> [TASK INSTRUCTIONS] Which lines below hold the word "water"? Copy all of them.

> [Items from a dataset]
━━━━
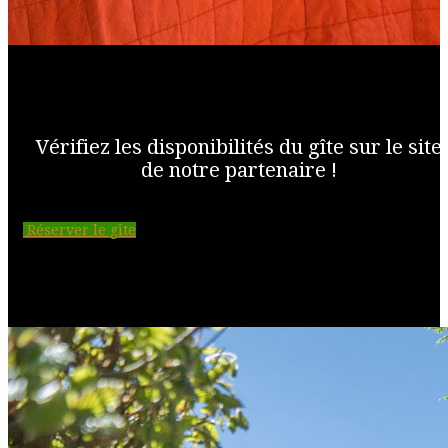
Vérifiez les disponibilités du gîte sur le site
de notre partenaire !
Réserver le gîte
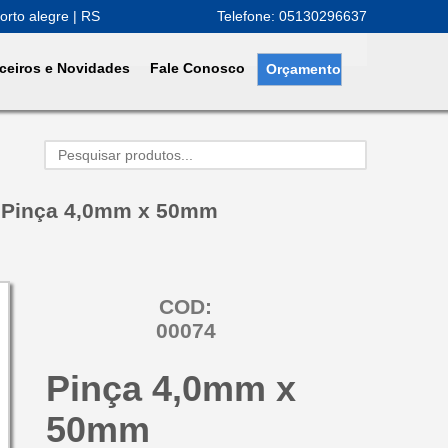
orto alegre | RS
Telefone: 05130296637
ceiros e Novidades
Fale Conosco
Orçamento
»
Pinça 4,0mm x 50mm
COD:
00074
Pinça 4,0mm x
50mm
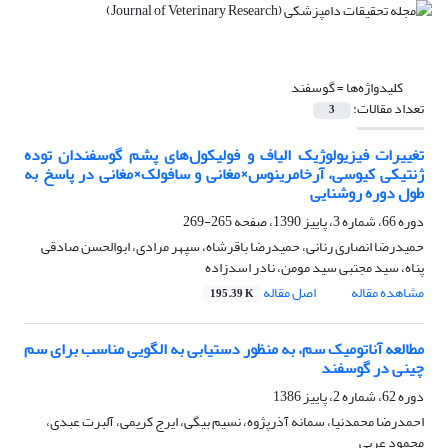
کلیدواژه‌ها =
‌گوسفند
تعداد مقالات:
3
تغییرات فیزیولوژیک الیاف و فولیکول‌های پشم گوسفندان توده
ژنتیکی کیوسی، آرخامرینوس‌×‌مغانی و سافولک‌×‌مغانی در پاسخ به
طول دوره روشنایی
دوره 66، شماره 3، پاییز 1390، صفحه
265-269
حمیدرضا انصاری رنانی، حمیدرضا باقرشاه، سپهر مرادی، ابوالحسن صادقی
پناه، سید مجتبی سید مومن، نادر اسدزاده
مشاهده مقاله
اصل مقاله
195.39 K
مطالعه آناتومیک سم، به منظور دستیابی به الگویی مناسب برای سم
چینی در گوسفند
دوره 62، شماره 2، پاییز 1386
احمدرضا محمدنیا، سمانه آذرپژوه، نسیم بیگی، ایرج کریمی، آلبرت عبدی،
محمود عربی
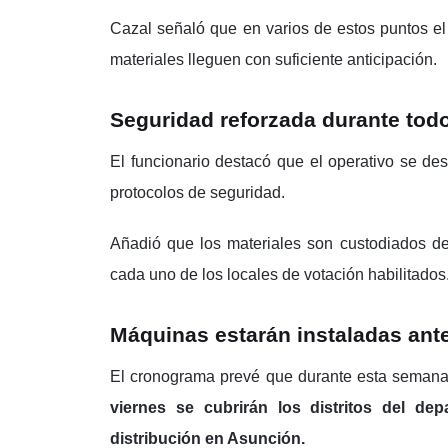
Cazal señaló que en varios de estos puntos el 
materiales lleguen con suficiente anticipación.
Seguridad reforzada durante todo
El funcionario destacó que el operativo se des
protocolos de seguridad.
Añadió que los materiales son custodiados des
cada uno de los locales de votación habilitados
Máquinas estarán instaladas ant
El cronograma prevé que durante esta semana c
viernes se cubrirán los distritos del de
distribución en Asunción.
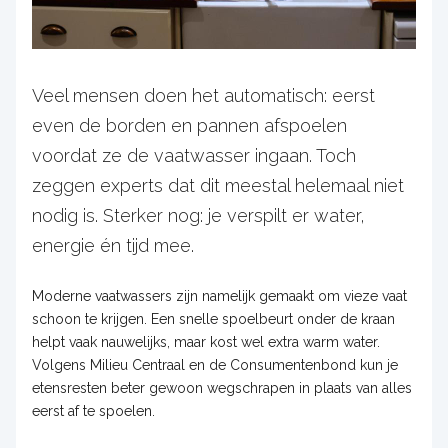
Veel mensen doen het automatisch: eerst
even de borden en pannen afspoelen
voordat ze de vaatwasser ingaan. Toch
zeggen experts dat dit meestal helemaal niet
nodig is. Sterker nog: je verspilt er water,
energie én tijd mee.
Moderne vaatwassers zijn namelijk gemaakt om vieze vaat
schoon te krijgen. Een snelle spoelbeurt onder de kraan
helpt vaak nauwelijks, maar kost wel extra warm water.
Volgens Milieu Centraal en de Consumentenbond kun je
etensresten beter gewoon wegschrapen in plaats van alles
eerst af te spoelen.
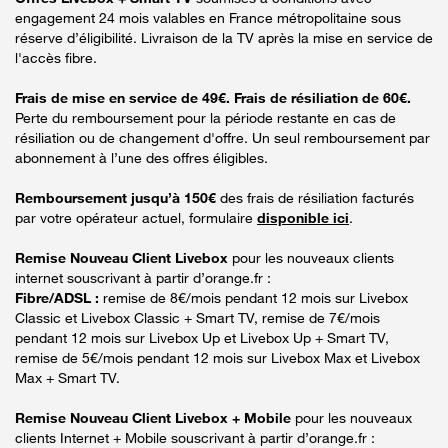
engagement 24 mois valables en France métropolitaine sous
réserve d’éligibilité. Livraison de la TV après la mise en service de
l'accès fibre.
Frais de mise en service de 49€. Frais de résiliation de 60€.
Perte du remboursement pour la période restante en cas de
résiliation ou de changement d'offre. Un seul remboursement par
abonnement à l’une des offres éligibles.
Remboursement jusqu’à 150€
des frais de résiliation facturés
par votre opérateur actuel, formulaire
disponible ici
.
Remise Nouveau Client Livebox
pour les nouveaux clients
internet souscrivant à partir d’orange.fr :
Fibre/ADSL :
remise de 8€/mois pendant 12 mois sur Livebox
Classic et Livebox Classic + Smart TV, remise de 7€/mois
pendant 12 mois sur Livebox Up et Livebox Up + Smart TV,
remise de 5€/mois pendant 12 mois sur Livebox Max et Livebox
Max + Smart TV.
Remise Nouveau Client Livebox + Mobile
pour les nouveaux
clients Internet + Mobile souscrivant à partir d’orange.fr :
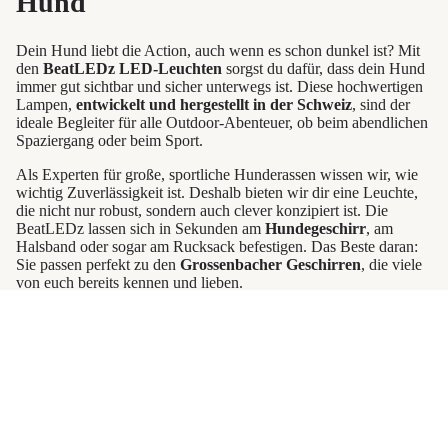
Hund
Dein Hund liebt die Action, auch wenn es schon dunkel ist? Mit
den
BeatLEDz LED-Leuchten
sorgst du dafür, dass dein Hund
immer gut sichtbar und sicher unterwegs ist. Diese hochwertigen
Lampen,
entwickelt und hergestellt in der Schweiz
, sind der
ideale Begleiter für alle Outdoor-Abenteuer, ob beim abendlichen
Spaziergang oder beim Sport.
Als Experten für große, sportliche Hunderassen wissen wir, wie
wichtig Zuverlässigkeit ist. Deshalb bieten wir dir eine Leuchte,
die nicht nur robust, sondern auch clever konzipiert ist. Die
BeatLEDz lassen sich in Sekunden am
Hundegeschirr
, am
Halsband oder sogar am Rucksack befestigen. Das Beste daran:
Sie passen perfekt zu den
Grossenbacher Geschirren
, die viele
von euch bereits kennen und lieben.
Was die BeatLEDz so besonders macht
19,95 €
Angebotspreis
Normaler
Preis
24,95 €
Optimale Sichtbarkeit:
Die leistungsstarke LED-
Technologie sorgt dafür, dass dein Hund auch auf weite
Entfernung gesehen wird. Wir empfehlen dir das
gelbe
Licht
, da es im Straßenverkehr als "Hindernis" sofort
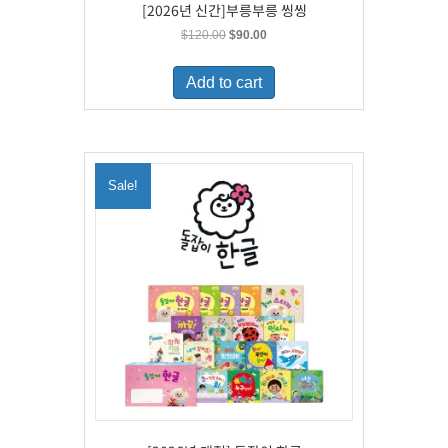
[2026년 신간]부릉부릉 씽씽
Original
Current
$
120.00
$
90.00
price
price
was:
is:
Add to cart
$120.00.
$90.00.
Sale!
━━━━
> [ANSWER BOX]
nodig is. Sterker nog: je verspilt er water,
helpt vaak nauwelijks, maar kost wel extra warm water.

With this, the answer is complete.